I find myself, like many queer people I know, holding my thoughts and feelings in check around others. And by doing this I have become exhausted by trying to force myself to fit into the expectations of the heterocentric world we live in.   I am creating art that is meant for queer spaces and providing a platform for this marginalized community.  I’m trying to explore the queerness that exists outside traditionally accepted norms. I want to highlight these aspects of my identity that traditionally get push back from those outside our community.  

My work currently it is centered on fiber arts and image transfers. In Invoking queerness, I used bright colors and symbols commonly associated with the queer community and added layers of images from my friends in ways that they most represent queerness in their own minds. In the series Portraits of a man I don’t know, I have used the medium of embroidery to do linework portraits of my father on found materials. I am talking about the struggles with understanding parts of his past kept hidden from me until after his death and how that could have changed our family life. In distortion of memory, I continue this discussion by slowly distorting his image on slowly unraveling fabric. This is to show how my understanding of his has been distorted and changed from the new information and how his life seems to be unraveling before me. The series A Life not lived, is based on images from the queer community in the places my father lived, in the time that he lived there. I have used a processes of image transfers with resists to signify his absence from those places.

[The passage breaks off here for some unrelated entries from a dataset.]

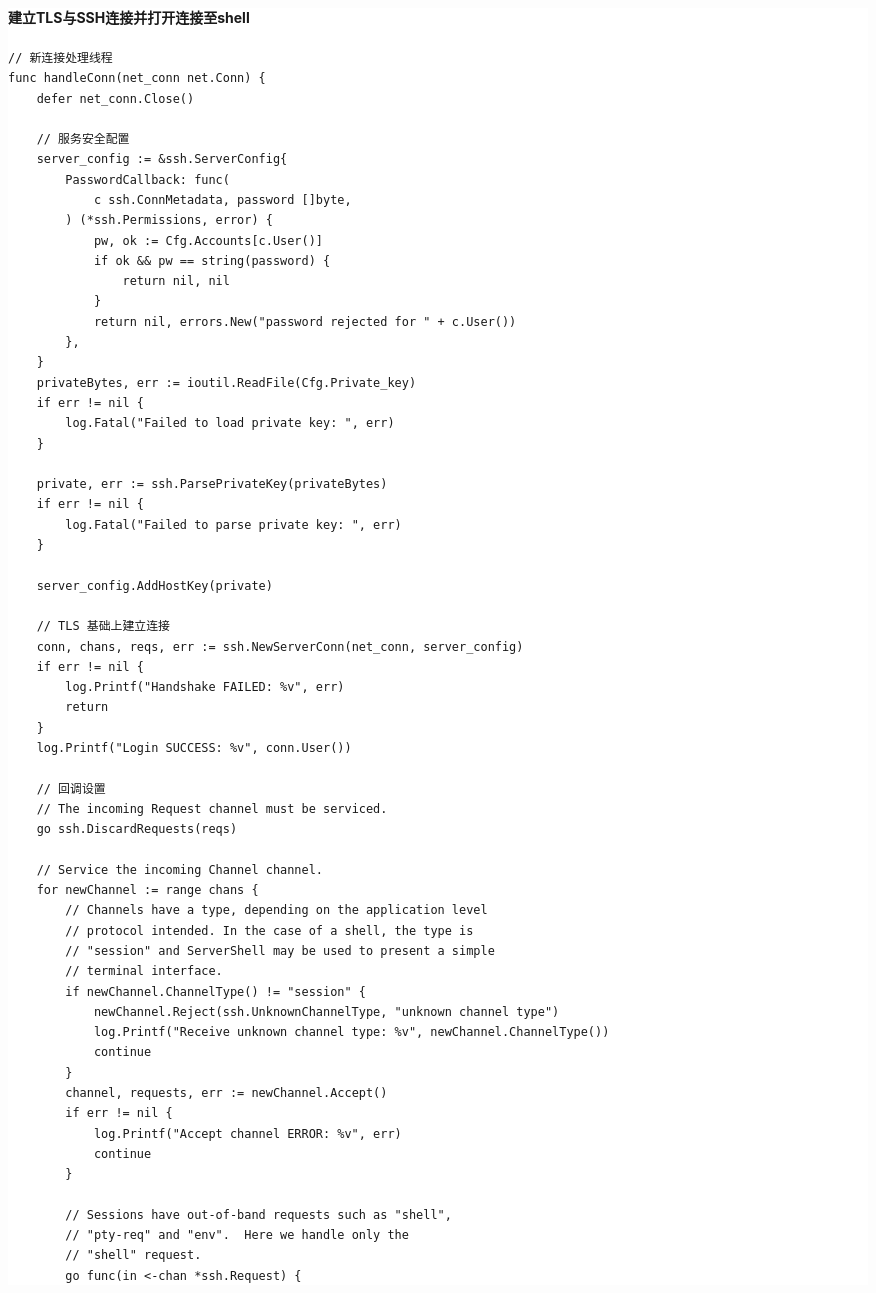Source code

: #### 建立TLS与SSH连接并打开连接至shell

```golang
// 新连接处理线程
func handleConn(net_conn net.Conn) {
	defer net_conn.Close()

	// 服务安全配置
	server_config := &ssh.ServerConfig{
		PasswordCallback: func(
			c ssh.ConnMetadata, password []byte,
		) (*ssh.Permissions, error) {
			pw, ok := Cfg.Accounts[c.User()]
			if ok && pw == string(password) {
				return nil, nil
			}
			return nil, errors.New("password rejected for " + c.User())
		},
	}
	privateBytes, err := ioutil.ReadFile(Cfg.Private_key)
	if err != nil {
		log.Fatal("Failed to load private key: ", err)
	}

	private, err := ssh.ParsePrivateKey(privateBytes)
	if err != nil {
		log.Fatal("Failed to parse private key: ", err)
	}

	server_config.AddHostKey(private)

	// TLS 基础上建立连接
	conn, chans, reqs, err := ssh.NewServerConn(net_conn, server_config)
	if err != nil {
		log.Printf("Handshake FAILED: %v", err)
		return
	}
	log.Printf("Login SUCCESS: %v", conn.User())

	// 回调设置
	// The incoming Request channel must be serviced.
	go ssh.DiscardRequests(reqs)

	// Service the incoming Channel channel.
	for newChannel := range chans {
		// Channels have a type, depending on the application level
		// protocol intended. In the case of a shell, the type is
		// "session" and ServerShell may be used to present a simple
		// terminal interface.
		if newChannel.ChannelType() != "session" {
			newChannel.Reject(ssh.UnknownChannelType, "unknown channel type")
			log.Printf("Receive unknown channel type: %v", newChannel.ChannelType())
			continue
		}
		channel, requests, err := newChannel.Accept()
		if err != nil {
			log.Printf("Accept channel ERROR: %v", err)
			continue
		}

		// Sessions have out-of-band requests such as "shell",
		// "pty-req" and "env".  Here we handle only the
		// "shell" request.
		go func(in <-chan *ssh.Request) {
```
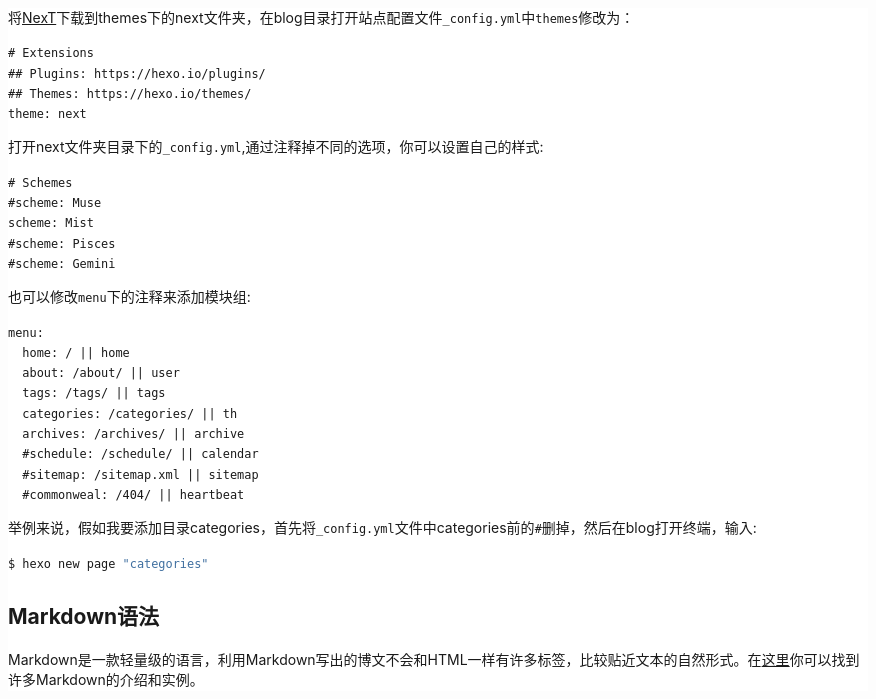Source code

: 将[NexT](https://github.com/theme-next/hexo-theme-next)下载到themes下的next文件夹，在blog目录打开站点配置文件`_config.yml`中`themes`修改为：
```
# Extensions
## Plugins: https://hexo.io/plugins/
## Themes: https://hexo.io/themes/
theme: next
```
打开next文件夹目录下的`_config.yml`,通过注释掉不同的选项，你可以设置自己的样式:
```
# Schemes
#scheme: Muse
scheme: Mist
#scheme: Pisces
#scheme: Gemini
```
也可以修改`menu`下的注释来添加模块组:
```
menu:
  home: / || home
  about: /about/ || user
  tags: /tags/ || tags
  categories: /categories/ || th
  archives: /archives/ || archive
  #schedule: /schedule/ || calendar
  #sitemap: /sitemap.xml || sitemap
  #commonweal: /404/ || heartbeat
```
举例来说，假如我要添加目录categories，首先将`_config.yml`文件中categories前的`#`删掉，然后在blog打开终端，输入:
```bash
$ hexo new page "categories"
```
## Markdown语法
Markdown是一款轻量级的语言，利用Markdown写出的博文不会和HTML一样有许多标签，比较贴近文本的自然形式。在[这里](https://www.appinn.com/markdown/)你可以找到许多Markdown的介绍和实例。
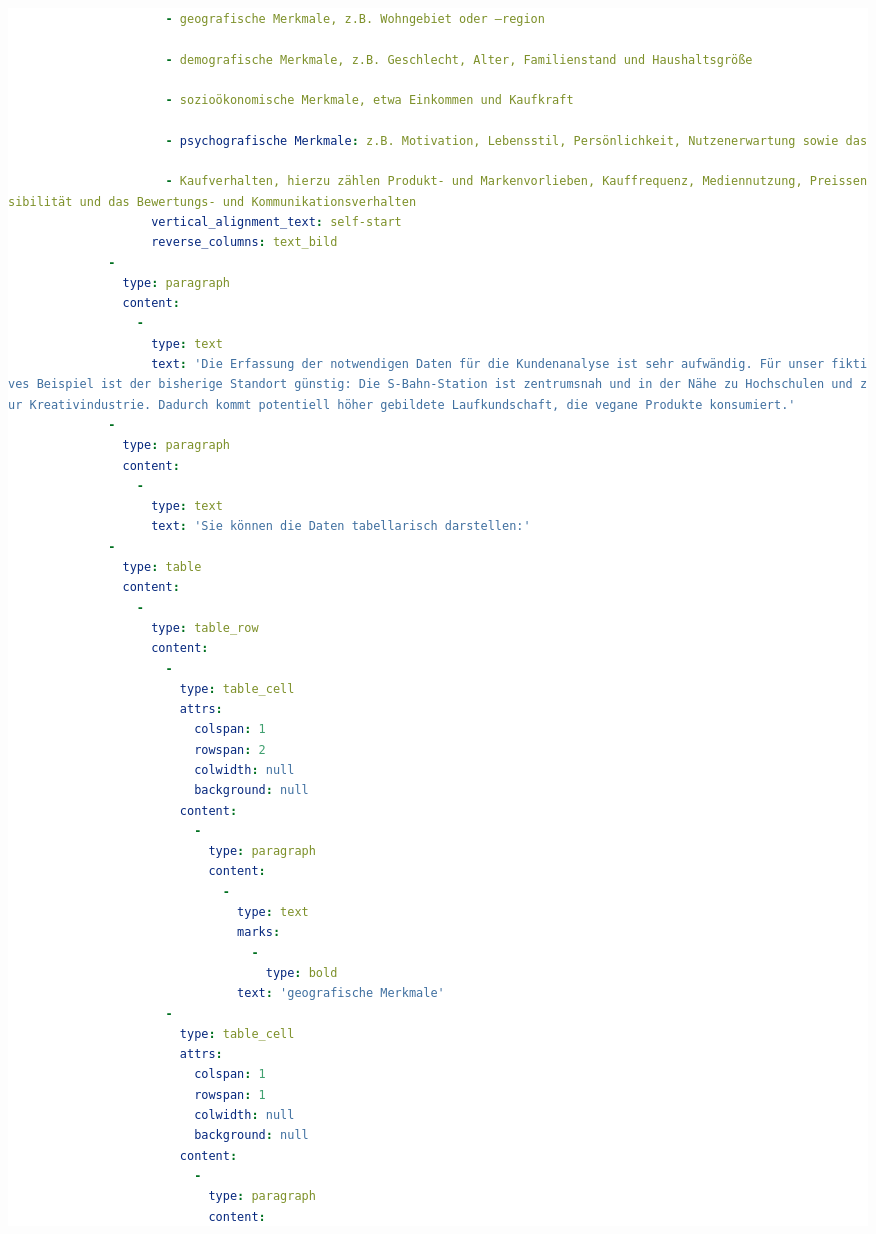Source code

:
 ```yaml
                      -	geografische Merkmale, z.B. Wohngebiet oder –region

                      -	demografische Merkmale, z.B. Geschlecht, Alter, Familienstand und Haushaltsgröße

                      -	sozioökonomische Merkmale, etwa Einkommen und Kaufkraft

                      -	psychografische Merkmale: z.B. Motivation, Lebensstil, Persönlichkeit, Nutzenerwartung sowie das

                      -	Kaufverhalten, hierzu zählen Produkt- und Markenvorlieben, Kauffrequenz, Mediennutzung, Preissensibilität und das Bewertungs- und Kommunikationsverhalten
                    vertical_alignment_text: self-start
                    reverse_columns: text_bild
              -
                type: paragraph
                content:
                  -
                    type: text
                    text: 'Die Erfassung der notwendigen Daten für die Kundenanalyse ist sehr aufwändig. Für unser fiktives Beispiel ist der bisherige Standort günstig: Die S-Bahn-Station ist zentrumsnah und in der Nähe zu Hochschulen und zur Kreativindustrie. Dadurch kommt potentiell höher gebildete Laufkundschaft, die vegane Produkte konsumiert.'
              -
                type: paragraph
                content:
                  -
                    type: text
                    text: 'Sie können die Daten tabellarisch darstellen:'
              -
                type: table
                content:
                  -
                    type: table_row
                    content:
                      -
                        type: table_cell
                        attrs:
                          colspan: 1
                          rowspan: 2
                          colwidth: null
                          background: null
                        content:
                          -
                            type: paragraph
                            content:
                              -
                                type: text
                                marks:
                                  -
                                    type: bold
                                text: 'geografische Merkmale'
                      -
                        type: table_cell
                        attrs:
                          colspan: 1
                          rowspan: 1
                          colwidth: null
                          background: null
                        content:
                          -
                            type: paragraph
                            content:
```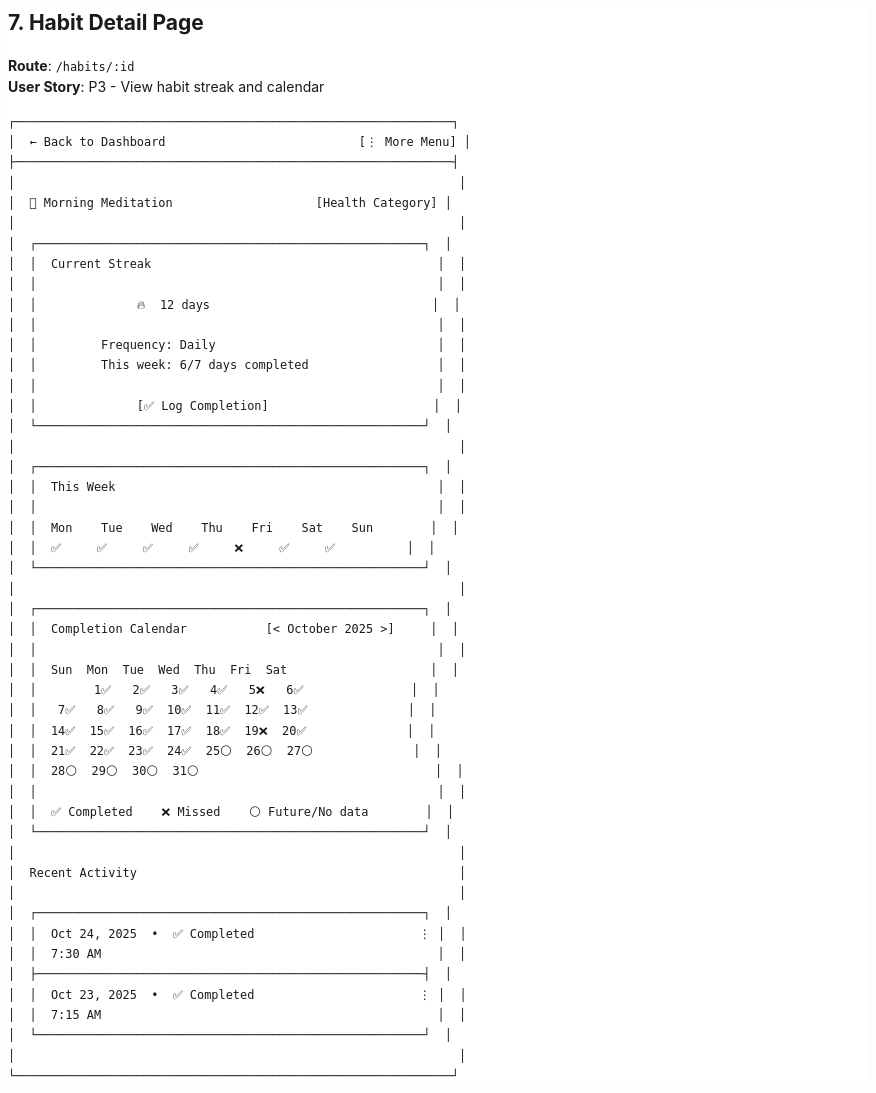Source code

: 
## 7. Habit Detail Page

**Route**: `/habits/:id`  
**User Story**: P3 - View habit streak and calendar

```
┌─────────────────────────────────────────────────────────────┐
│  ← Back to Dashboard                           [⋮ More Menu] │
├─────────────────────────────────────────────────────────────┤
│                                                              │
│  🧘 Morning Meditation                    [Health Category] │
│                                                              │
│  ┌──────────────────────────────────────────────────────┐  │
│  │  Current Streak                                        │  │
│  │                                                        │  │
│  │              🔥  12 days                               │  │
│  │                                                        │  │
│  │         Frequency: Daily                               │  │
│  │         This week: 6/7 days completed                  │  │
│  │                                                        │  │
│  │              [✅ Log Completion]                       │  │
│  └──────────────────────────────────────────────────────┘  │
│                                                              │
│  ┌──────────────────────────────────────────────────────┐  │
│  │  This Week                                             │  │
│  │                                                        │  │
│  │  Mon    Tue    Wed    Thu    Fri    Sat    Sun        │  │
│  │  ✅     ✅     ✅     ✅     ❌     ✅     ✅          │  │
│  └──────────────────────────────────────────────────────┘  │
│                                                              │
│  ┌──────────────────────────────────────────────────────┐  │
│  │  Completion Calendar           [< October 2025 >]     │  │
│  │                                                        │  │
│  │  Sun  Mon  Tue  Wed  Thu  Fri  Sat                    │  │
│  │        1✅   2✅   3✅   4✅   5❌   6✅               │  │
│  │   7✅   8✅   9✅  10✅  11✅  12✅  13✅              │  │
│  │  14✅  15✅  16✅  17✅  18✅  19❌  20✅              │  │
│  │  21✅  22✅  23✅  24✅  25⚪  26⚪  27⚪              │  │
│  │  28⚪  29⚪  30⚪  31⚪                                 │  │
│  │                                                        │  │
│  │  ✅ Completed    ❌ Missed    ⚪ Future/No data        │  │
│  └──────────────────────────────────────────────────────┘  │
│                                                              │
│  Recent Activity                                             │
│                                                              │
│  ┌──────────────────────────────────────────────────────┐  │
│  │  Oct 24, 2025  •  ✅ Completed                       ⋮ │  │
│  │  7:30 AM                                               │  │
│  ├──────────────────────────────────────────────────────┤  │
│  │  Oct 23, 2025  •  ✅ Completed                       ⋮ │  │
│  │  7:15 AM                                               │  │
│  └──────────────────────────────────────────────────────┘  │
│                                                              │
└─────────────────────────────────────────────────────────────┘
```
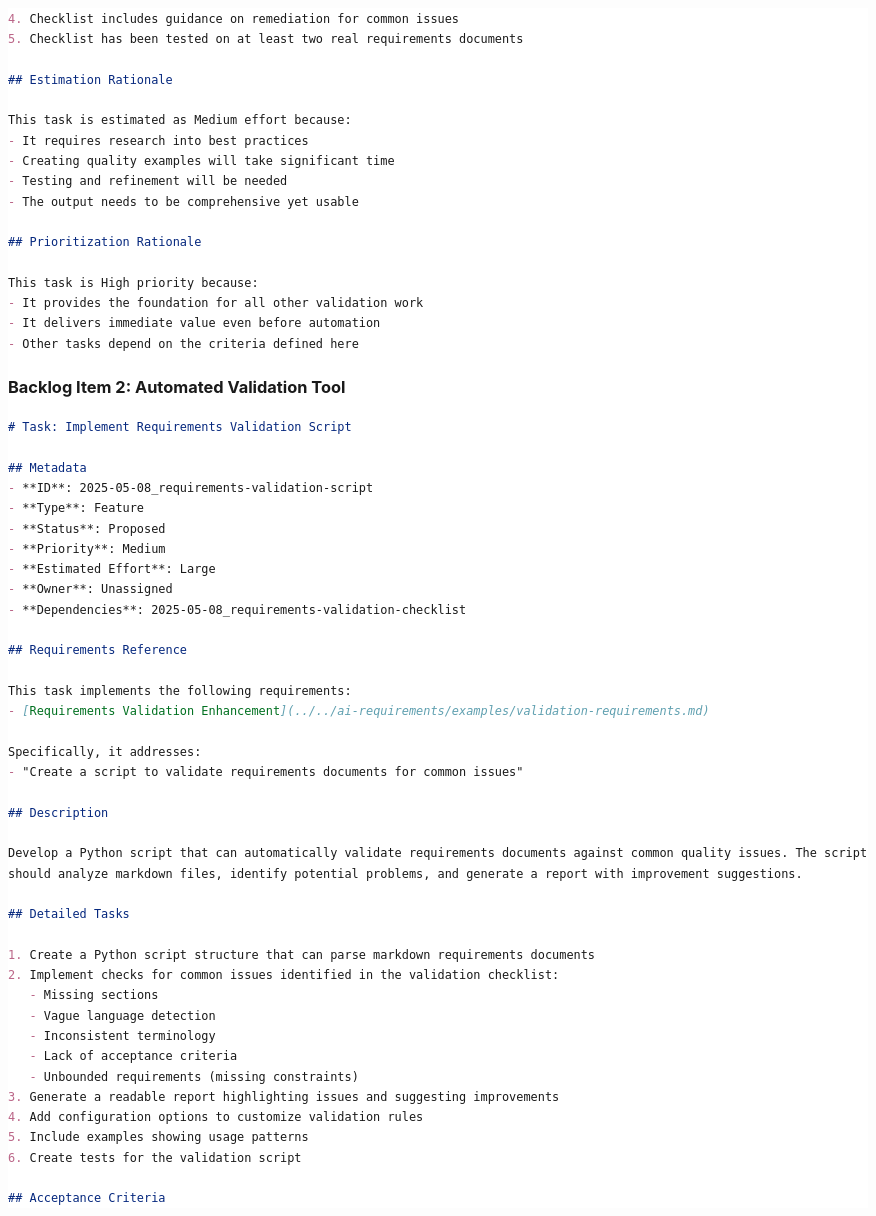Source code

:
 ```markdown
4. Checklist includes guidance on remediation for common issues
5. Checklist has been tested on at least two real requirements documents

## Estimation Rationale

This task is estimated as Medium effort because:
- It requires research into best practices
- Creating quality examples will take significant time
- Testing and refinement will be needed
- The output needs to be comprehensive yet usable

## Prioritization Rationale

This task is High priority because:
- It provides the foundation for all other validation work
- It delivers immediate value even before automation
- Other tasks depend on the criteria defined here
```

### Backlog Item 2: Automated Validation Tool

```markdown
# Task: Implement Requirements Validation Script

## Metadata
- **ID**: 2025-05-08_requirements-validation-script
- **Type**: Feature
- **Status**: Proposed
- **Priority**: Medium
- **Estimated Effort**: Large
- **Owner**: Unassigned
- **Dependencies**: 2025-05-08_requirements-validation-checklist

## Requirements Reference

This task implements the following requirements:
- [Requirements Validation Enhancement](../../ai-requirements/examples/validation-requirements.md)

Specifically, it addresses:
- "Create a script to validate requirements documents for common issues"

## Description

Develop a Python script that can automatically validate requirements documents against common quality issues. The script should analyze markdown files, identify potential problems, and generate a report with improvement suggestions.

## Detailed Tasks

1. Create a Python script structure that can parse markdown requirements documents
2. Implement checks for common issues identified in the validation checklist:
   - Missing sections
   - Vague language detection
   - Inconsistent terminology
   - Lack of acceptance criteria
   - Unbounded requirements (missing constraints)
3. Generate a readable report highlighting issues and suggesting improvements
4. Add configuration options to customize validation rules
5. Include examples showing usage patterns
6. Create tests for the validation script

## Acceptance Criteria

```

  I have been influenced by the work of many artists including Felix Gonzalez-Torres, Keith Haring, Tom of Finland, George Platt Lynes, and Robert Mapplethorpe. These artists helped push the conversation about queer culture into the art world and I am trying to honor their work while pushing forward with my own part in this conversation. Currently I am looking at artists Like Aaron McIntosh, L.J. Roberts, John Thomas Paradiso, and Michael Espenoza. Like these artists, much of my subject matter addresses the honoring of queer historical narratives, the world of queer fetish or tackling ideas of conversion therapy and the idea of a life not lived. I do this by creating new objects to push the dialogue forward and by distorting images from the past to highlight missing information.